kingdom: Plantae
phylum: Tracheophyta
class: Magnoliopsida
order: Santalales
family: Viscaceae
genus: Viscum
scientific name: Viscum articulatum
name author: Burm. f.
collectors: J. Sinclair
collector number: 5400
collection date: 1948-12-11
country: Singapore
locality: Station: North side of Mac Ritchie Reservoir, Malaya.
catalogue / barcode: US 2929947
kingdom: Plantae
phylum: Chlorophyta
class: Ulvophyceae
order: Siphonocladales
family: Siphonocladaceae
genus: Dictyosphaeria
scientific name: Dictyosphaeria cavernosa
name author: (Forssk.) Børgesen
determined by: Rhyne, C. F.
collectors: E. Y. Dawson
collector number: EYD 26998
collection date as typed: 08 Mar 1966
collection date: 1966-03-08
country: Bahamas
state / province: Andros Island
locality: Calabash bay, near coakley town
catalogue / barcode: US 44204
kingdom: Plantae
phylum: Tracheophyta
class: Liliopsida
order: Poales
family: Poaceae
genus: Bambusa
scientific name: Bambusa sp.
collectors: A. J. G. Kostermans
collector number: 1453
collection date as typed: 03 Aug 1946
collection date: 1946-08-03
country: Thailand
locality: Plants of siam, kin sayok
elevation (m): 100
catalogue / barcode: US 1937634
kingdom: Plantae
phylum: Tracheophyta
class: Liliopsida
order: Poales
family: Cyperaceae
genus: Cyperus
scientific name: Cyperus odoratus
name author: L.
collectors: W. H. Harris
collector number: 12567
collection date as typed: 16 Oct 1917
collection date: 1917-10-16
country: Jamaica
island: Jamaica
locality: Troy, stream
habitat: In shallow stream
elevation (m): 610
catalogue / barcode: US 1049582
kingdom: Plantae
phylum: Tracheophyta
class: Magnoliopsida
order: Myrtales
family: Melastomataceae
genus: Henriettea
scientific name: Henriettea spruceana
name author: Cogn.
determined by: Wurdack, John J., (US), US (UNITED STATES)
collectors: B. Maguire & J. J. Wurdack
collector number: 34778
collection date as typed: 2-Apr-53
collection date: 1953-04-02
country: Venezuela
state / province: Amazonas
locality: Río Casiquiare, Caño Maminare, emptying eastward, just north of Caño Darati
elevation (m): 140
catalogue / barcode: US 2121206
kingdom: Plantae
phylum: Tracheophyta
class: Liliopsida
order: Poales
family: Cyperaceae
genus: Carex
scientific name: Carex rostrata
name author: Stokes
- - -
* _Challenge_: Please copy the data above word for word, from the line with "country: Thailand" up to and including the line with "name author: L.".

* _Answer to this task_:
country: Thailand
locality: Plants of siam, kin sayok
elevation (m): 100
catalogue / barcode: US 1937634
kingdom: Plantae
phylum: Tracheophyta
class: Liliopsida
order: Poales
family: Cyperaceae
genus: Cyperus
scientific name: Cyperus odoratus
name author: L.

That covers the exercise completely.